The FHFA is wrapping up a public comment period on the proposal to enforce renter protections at federally financed properties, and tenants and members of Congress are also calling for “good cause” eviction protections, the right to safe and habitable living conditions, the right to organize among tenants, and access to a national database of landlords who operate federally backed properties.

The campaign is also calling for anti-discrimination protects for renters such as Jenkins, who receive subsidies in the form of a housing voucher to pay rent. Landlords are notorious for pushing out renters on fixed incomes or exploiting their lack of options.

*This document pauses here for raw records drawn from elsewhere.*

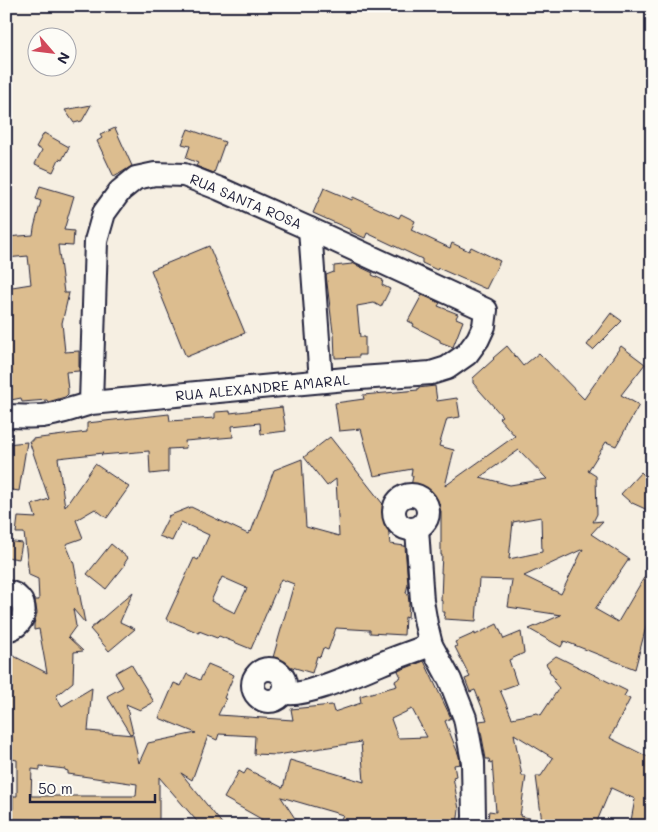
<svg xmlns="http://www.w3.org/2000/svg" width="658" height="832" viewBox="0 0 658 832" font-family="Mali,sans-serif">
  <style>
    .building { fill: #dcbd8f; stroke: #22223b; fill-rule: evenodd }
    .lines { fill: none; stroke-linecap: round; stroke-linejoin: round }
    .minor-casing { stroke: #22223b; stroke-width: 26 }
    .minor { stroke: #fdfcf7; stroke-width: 22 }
    .labels { text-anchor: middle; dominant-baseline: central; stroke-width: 4.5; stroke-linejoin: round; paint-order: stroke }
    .street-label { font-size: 14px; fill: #22223b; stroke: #fdfcf7 }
  </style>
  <rect width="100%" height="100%" fill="#f6efe2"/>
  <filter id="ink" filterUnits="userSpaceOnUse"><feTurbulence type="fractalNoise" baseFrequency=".02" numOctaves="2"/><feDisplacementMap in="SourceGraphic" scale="10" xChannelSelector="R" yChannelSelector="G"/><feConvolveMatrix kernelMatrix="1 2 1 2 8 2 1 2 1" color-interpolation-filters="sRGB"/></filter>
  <g filter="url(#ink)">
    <!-- building -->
    <path class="building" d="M91,105l-9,16 -8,2 -9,-13z
      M115,128l17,38 -18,11 -17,-36 5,-3 -2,-3z
      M188,129l37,13 -11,31 -18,-7 2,-3 -12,-5 4,-12 -8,-2z
      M44,133l25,14 -7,13 -3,-1 -6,13 -18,-8 7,-14 -6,-3z
      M40,186l34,10 -10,34 10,1 -1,15 -15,-1 6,48h5l-7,30 3,29 14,-1v20l-13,1 2,18v4l-3,3 -17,5 -1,-2 -25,2 -1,-4 -15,3v-113l25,-4 -3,-28 -22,2v-21l27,-2 1,-7 7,-27 -5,-2z
      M324,188l28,12 1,-3 46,21 2,-4 14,7 -4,9 39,18 2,-5 17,8 2,-4 29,14 -14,28 -48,-21 -1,2 -15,-7v-4l-55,-26 -2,5 -14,-6v-2l-38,-17z
      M209,246l36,87 -59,24 -35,-87z
      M352,263l21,10 -1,2 11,5 -1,5 8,4 -9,18 -7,-4 -17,3 3,31h5v18h-6v2l-24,1 -1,-26h-1l-7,-57 8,-3v-6l18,-2z
      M422,295l18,8 -2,3 20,8 -2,4 7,3 -10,26 -13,-5v-2l-27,-14 1,-2 -6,-3z
      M611,313l11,8 -29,29 -6,-5z
      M507,346l16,20 16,-13 45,46 37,-53 24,18 -24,31 18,10 -23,41 -10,-4 -18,29 8,5 1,38 -4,8 10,-1 -12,13 38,25 -34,50 23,13 34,-58v40l-17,65 -71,-28 -3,6 -32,-18 32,-14 -53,-8 4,-27 -33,-1 -3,42 -32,-2 1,-7h-3v-11l-1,-1 1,-27h-1l1,-18h-1v-44l-15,-22 -15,-3 2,-10h-2l1,-7 -38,7 -13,-47 -22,2 -4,-28 29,-4 -1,-4 55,-5v-2l17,-2 2,15 20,-3 3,19 -13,2 -8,27 15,4 -9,36 70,-50 -16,-18 3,-2 -29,-33v-5l21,-19 -1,-1zM519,450l28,29 -37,6 -30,-8zM541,517l1,35 -33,7 4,-37zM583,549l-22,45 -37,-18z
      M282,407l4,24 -25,3 -1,-11 -28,3 1,11 -48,4 1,7 -18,1v23l-18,2 -1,-23 -48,4 2,-2 -45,5 7,49 30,-43 34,23 -22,31 -12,-9 -19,11 7,18 -17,6 8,20 11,59 -12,-14 3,17 -8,11 15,14 -9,1 -1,30 -17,14 6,10 30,-18 -4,43 45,4 6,28 9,-20 48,-10 -37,-15 15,-35 7,3 6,-12 13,6 8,-16 26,11 -10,23 2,1 -8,16 75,5 -2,-11 41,-4 2,7 27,-9 -1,-7 37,-10 -2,-5 6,-4 -3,-6 26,-10 27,57 -6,3 14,35 1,8 -6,1 2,11 -3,1 6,32 -2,17h-120l6,-11 -62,-18 19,29h-43l6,-6 -39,-22 15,-27 5,3 3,-5 36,19 7,-28 74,22 -3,-40 -84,13 -23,-1 1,-18 -36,-2 -2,6 -9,-4 -16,44 -11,-7 43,53h-23l-42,-49v49l-84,-3v-3l-62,-1v-23h4v-36l-11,-2v-106l41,21 -8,-44 -5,1v-6l3,-11 -2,-13h4l-1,-21 -9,-4 -5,-42h-8l2,-16 18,1 -4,-13 17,-6 -20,-58h3v-2l55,-7v-9l82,-9 1,7 45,-3v-6l15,-1v2zM412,709l15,28 -29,1 -7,-19zM40,766l25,3v1l3,1v3l69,10 -1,12h-105l1,-27 8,1z
      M330,437l56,71 4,36 15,2 3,38 -2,9 2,1 1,9 -1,15 -3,-1 -1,18 -34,-2v-3l-34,-2 -8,22 -5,-2 -3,9 -3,-1 -5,17 -40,-12 22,-77 -13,-5 -30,70 -32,-13 -2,2 -18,-7v2l-33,-14 28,-61 4,2 11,-25 -28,-13 -9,19 -13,-5 10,-20h-1l23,-9 57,27 2,-3 1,1 23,-62 28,-11 4,68 33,9 -3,-57 -9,7 -23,-29zM222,577l25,11 -12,25 -24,-12z
      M27,442l-8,49 -13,-2v-45z
      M641,472l11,11v29l-22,-10 -9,-8z
      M6,541l16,2 -3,16 -13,-2z
      M111,544l17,14 -4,6 1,1 -19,24 -19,-15z
      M133,592l-13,30 15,7 -26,22 -19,-22z
      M497,624l7,15 17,-7 3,21 -15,7 8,24 -17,6 12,28 25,-5 4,2 18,-27 -6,-7 2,-2 -6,-8 1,-1 -4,-6 10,-8 71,35 -3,5 6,3 -20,39 42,21v67h-22l5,-27 -24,-11 -16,38h-43l1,-5 -11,1 -6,-46h5l12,-18 -39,-24 8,42h4l-6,40 14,3 -1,7h-46l2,-15 7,1 -4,-50 -2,1 -1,-4h-3l-7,-38 8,-1 -12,-30 -5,2 -5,-13 5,-2 -15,-30 2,-1 -2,-4 20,-9v2z
      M131,664l23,38 -14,8 -14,-6 7,29 -3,1 -23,-38 16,-9 -8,-14z"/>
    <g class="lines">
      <defs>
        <g id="minor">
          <path d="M310,229l11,152"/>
          <path id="s1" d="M6,416c12,0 24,1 36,0 16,-2 33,-8 49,-13l255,-24 85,-6 16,-5 20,-14 11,-15 6,-13 2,-16 -176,-81 -90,-40 -36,-14 -29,-1 -19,4 -16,13 -16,22 -8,28 -5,162"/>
          <circle cx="411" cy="512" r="17"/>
          <path d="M417,529l5,72 4,23 5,21 19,35 15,38 8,44 1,55 -1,9"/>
          <path d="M6,592c24,3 23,34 0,38"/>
          <circle cx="269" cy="685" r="16"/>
          <path d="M284,692c15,8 78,-21 96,-28 17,-7 34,-13 51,-19"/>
        </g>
      </defs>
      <!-- minor casing -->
      <use href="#minor" class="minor-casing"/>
      <!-- minor -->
      <use href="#minor" class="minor"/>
    </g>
  </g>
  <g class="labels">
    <!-- street labels -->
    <g class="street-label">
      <text transform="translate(246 201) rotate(23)">RUA SANTA ROSA</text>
      <text stroke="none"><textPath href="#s1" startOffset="259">RUA ALEXANDRE AMARAL</textPath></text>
    </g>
  </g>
  <!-- margin -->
  <rect width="658" height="832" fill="none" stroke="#fdfcf7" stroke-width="25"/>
  <rect x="12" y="12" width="633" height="807" fill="none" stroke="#22223b" stroke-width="2" filter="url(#ink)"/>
  <!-- north arrow -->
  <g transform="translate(52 52) rotate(118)"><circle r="24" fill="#fdfcf7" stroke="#a5a5ac"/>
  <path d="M0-4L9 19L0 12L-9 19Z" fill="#d1495b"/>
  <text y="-8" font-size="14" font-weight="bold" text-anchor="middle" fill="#22223b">N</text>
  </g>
  <!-- scale -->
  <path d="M30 794v8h125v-8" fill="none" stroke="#22223b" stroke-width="2.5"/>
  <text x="38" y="794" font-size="15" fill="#22223b" stroke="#fdfcf7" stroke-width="4" paint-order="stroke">50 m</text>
</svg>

Jenkins said that she and her two daughters were forced into a tiny apartment that Jenkins hates living in because her housing voucher was set to expire.

“I was forced to rent from a landlord of last resort, someone who knew my position and exploited it,” Jenkins said. “The rent is $1,200 a month for an 800-square-foot apartment.”

In August, 18 senators sent a letter to FHFA urging regulators to adopt the Renters Bill of Rights framework into policy, including Sen. Edward J. Markey (D-Massachusetts) Sen. Sherrod Brown (D-Ohio) and Sen. Bernie Sanders (I-Vermont). A coalition of Democrats in the House led a similar effort, and Jenkins said dozens of academics and economists back the Renters Bill of Rights.

Mortgages backed by Fannie Mae and Freddy Mac are also called “Enterprise-backed loans.”

“There have been repeated reports of investors using low-cost financing from Enterprise-backed loans to buy properties and then sharply raising rents, mistreating tenants, and allowing buildings to fall into disrepair,” the lawmakers wrote. “The most effective way to ensure that Fannie Mae and Freddie Mac are fulfilling their obligations is by implementing tenant protections for all renters living in properties they back.”